▶ _ACTION ITEM_
Could you retype all of the entries below word for word?

##########

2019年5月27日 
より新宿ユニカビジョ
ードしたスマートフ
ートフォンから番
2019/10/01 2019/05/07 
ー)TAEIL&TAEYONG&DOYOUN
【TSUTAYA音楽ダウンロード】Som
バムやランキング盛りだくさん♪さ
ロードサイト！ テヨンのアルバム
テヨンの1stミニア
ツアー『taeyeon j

##########

▶ _RESPONSE AREA_
2019年5月27日 
より新宿ユニカビジョ
ードしたスマートフ
ートフォンから番
2019/10/01 2019/05/07 
ー)TAEIL&TAEYONG&DOYOUN
【TSUTAYA音楽ダウンロード】Som
バムやランキング盛りだくさん♪さ
ロードサイト！ テヨンのアルバム
テヨンの1stミニア
ツアー『taeyeon j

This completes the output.